The same is true of Owen, more so in fact. As a red-raw 21-year-old last year, he held his own. It was kind of freaky. Props are supposed to not be any good, or nowhere near their potential until they are in their mid 20s. Franks was a baby, yet looked every inch the seasoned pro. It was frightening for opponents who could see that in another four years, Franks was going to eat them alive and enjoy spitting them out.

It might not even be four years judging by what we have seen so far in 2010. Franks has advanced majorly. He dealt to the Bulls twice in Super 14 and good judges all look at his back at the engagement point and see a technician every bit as good as Olo Brown and Carl Hayman.

Those same judges believe Franks is already ahead of Hayman at the same age and capable of taking the All Black scrum to the top of the world game.

“The key things I learned last year were about the intensity of test matches,” says Franks. “I think it’s important to put down as many scrums as you can and dealing with that challenge mentally was probably the harder part.”

That resilience has been obvious in 2010. Franks is a young man who doesn’t blink when the ref calls engage. It’s partly because he loves it. “I guess for some people scrummaging is not the most enjoyable thing,” he says. “And there have been days when I have felt like that. But since I have played prop, I have mostly enjoyed the physical side of the contest, particularly the scrummaging.”

For Franks to have reached the point he has, it’s rich reward for straying off the usual path as a younger man. As an 18-year-old, he jumped into senior club football and took some ferocious hidings.

Far from break him, those tough days made him. While the modern system channels promising players straight into academy and age-grade programmes, Franks by-passed that and did his learning in an environment that forced him to face his demons. Neitzsche was right – what doesn’t kill you, makes you stronger.

The aggression Franks brings is refreshing. There is depth to his passion – as if he’s still angry about the poundings he took in club football. His desire was not formed in a classroom or in the softer world of age-grade rugby. His was a real education where any hint of not being up to it would have been ruthlessly exposed.

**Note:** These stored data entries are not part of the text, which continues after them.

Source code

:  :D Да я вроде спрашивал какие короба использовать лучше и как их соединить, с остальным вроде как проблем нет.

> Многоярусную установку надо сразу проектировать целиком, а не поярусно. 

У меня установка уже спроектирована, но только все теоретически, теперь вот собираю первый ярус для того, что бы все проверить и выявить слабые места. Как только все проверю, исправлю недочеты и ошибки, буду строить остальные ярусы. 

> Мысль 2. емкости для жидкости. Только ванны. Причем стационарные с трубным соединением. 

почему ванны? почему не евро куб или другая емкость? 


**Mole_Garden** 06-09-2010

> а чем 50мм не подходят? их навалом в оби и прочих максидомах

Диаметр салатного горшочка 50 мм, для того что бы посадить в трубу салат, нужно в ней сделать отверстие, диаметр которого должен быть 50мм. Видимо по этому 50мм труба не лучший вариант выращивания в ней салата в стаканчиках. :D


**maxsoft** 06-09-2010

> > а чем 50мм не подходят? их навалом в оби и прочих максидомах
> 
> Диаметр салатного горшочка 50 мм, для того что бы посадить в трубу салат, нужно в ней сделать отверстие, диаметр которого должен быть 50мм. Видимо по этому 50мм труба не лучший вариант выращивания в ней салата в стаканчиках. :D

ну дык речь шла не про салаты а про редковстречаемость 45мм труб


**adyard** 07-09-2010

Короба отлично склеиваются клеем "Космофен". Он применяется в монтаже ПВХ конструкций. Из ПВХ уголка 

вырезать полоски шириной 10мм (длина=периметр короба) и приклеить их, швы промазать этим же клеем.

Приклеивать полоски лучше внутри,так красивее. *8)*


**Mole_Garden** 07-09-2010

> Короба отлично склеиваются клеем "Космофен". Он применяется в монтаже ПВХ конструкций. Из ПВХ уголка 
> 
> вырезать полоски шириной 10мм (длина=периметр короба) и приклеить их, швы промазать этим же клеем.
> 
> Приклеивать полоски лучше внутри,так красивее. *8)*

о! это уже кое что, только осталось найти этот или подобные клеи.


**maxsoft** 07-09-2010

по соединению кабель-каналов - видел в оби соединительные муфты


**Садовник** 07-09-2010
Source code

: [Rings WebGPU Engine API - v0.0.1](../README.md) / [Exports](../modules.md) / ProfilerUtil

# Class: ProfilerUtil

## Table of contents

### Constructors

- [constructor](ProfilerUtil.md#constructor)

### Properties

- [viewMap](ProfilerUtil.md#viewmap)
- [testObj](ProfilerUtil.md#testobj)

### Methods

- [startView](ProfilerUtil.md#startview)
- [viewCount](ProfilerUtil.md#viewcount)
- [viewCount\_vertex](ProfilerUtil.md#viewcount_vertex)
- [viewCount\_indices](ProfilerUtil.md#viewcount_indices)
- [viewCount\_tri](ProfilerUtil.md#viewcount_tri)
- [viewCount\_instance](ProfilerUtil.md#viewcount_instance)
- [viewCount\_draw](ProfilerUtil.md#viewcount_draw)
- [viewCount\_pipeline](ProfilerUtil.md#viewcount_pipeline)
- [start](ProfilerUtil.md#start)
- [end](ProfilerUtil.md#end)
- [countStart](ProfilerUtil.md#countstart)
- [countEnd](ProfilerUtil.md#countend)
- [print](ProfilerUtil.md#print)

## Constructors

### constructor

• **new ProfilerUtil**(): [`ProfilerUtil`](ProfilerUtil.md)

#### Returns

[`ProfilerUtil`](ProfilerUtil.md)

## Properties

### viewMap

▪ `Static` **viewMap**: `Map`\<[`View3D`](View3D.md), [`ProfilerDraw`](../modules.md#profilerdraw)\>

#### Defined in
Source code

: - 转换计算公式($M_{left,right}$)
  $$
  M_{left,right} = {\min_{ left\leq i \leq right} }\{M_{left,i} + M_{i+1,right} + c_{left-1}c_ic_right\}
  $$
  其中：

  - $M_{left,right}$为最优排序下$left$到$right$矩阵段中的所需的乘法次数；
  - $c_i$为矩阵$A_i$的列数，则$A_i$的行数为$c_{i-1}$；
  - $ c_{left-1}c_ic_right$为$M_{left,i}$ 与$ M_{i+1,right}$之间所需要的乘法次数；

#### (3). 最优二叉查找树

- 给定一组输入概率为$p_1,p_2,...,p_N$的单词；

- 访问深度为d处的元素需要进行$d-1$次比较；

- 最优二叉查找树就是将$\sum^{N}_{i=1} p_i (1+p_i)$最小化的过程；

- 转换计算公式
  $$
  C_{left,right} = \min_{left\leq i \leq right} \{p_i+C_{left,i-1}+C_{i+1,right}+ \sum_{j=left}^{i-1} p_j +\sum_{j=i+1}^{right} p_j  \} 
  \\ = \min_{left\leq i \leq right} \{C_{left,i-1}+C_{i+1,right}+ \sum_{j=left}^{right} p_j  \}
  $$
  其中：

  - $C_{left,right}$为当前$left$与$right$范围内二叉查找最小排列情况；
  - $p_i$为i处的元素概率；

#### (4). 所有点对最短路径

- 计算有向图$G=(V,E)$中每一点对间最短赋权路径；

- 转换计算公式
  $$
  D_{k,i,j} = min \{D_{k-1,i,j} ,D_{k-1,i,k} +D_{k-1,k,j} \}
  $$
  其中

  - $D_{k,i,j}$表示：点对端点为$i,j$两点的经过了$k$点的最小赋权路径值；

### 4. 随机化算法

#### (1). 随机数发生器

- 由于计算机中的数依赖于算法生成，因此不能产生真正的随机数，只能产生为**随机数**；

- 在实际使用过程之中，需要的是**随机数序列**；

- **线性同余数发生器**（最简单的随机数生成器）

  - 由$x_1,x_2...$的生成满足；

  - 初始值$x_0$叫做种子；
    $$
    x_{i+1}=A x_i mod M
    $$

That’s why at just 22 he can anchor a test scrum. That’s why there is ample confidence that over the next 15 months the All Blacks are going to progress their set-piece work and slowly return to being the force they once were.

It has been noted within the camp that the confidence generated from scrummaging ascendancy flows through. Back in 2005 and 2006 when the All Blacks were the premier scrummaging side in the world, they didn’t suffer anywhere near the same number of lineout malfunctions as they have in the last two years.

Back then they were tighter and more explosive at the cleanout, too. Getting the scrum right is critical if this All Black pack is to step up and find a level of cohesion, aggression and effectiveness that has not always been apparent since 2008.

“We set ourselves a very high benchmark a few years ago,” says Mealamu. “Our standards were very high and it would be good to get that back.”

Confidence is high and the goal is clear. The All Blacks have the physical strength within their personnel. The bigger question now is whether they have the mental aptitude to convert that into technical superiority.